Once again, watch this space…

Why am I here?

I bet it has something to do with light

This is my very first Blog Post so I thought I’d make the most of a good opportunity to organise my thoughts and decide what my intentions are for this page.

The purpose for this page is two-fold really, although I’m not yet sure which is the primary goal and which is secondary. One objective  is to use this page as an assessment tool for the MA in Creative Media that I’m currently attending, another is to become a better artist (whatever that might mean).

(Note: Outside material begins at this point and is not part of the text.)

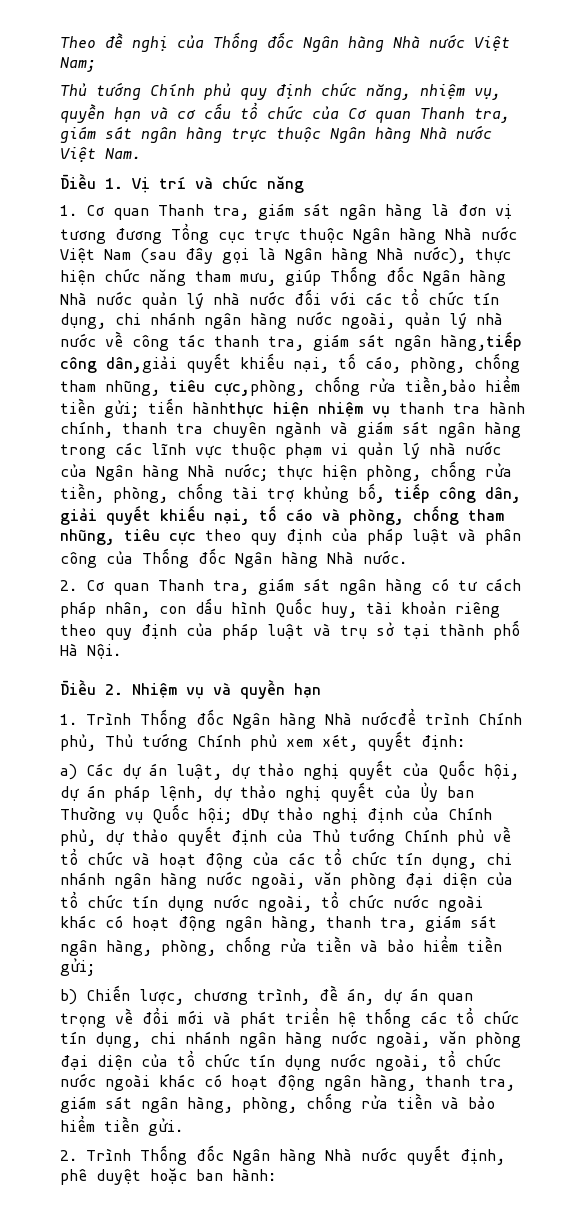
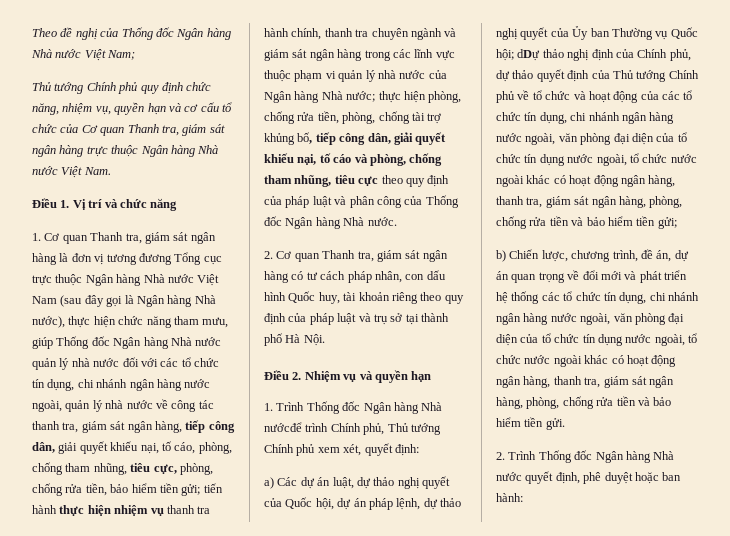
[440,331,522,351] [60,356,177,373] hàng,tiếp công dân,giải -> [154,420,235,433] [32,442,78,454] hàng, tiếp công dân, giải
[214,376,476,396] cực,phòng, chống rửa tiền,bảo -> [153,463,213,475] [32,483,129,496] cực, phòng, chống rửa tiền, bảo
[192,401,264,418] hànhthực -> [32,505,85,516] hành thực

I recently completed a freelance project where my client asked me to produce 3D CGI renders that looked photo-realistic. In the pursuit of photorealism I produced these images:

Whilst I’m not overly disappointed with the result, one can still determine that the content of the images is unreal, computer generated. Considering that in blockbuster films with blockbuster budgets, one can still identify which elements of the film are CGI and which are real, my own renders are not a bad result. Despite this though, I can’t help but feel that they could have been better.

I now find myself asking the question: what is that makes an image look ‘real’? How does one discern what is photographed and what it is CGI? Perhaps if I started a blog-page, a person, not unlike yourself, browsing the net, might just leave a comment containing the answer? My guess is that if such a comment was left, it would have something to do with light.

In the more likely event that I’ll have to find out for myself, I expect that exploring how the human eye works and how the brain interprets the signals received from the eye should provide some clues. I’d wager that I’ll get even closer to the answer by exploring how cameras work, after all, it’s not real life that I’m trying to emulate, it’s realism as found in a photograph. What ever the answer is, it must surely have something to do with light… mustn’t it?

If I can convince an audience that something I have produced entirely in 3D is a photograph of a real world object, then this study will have been successful.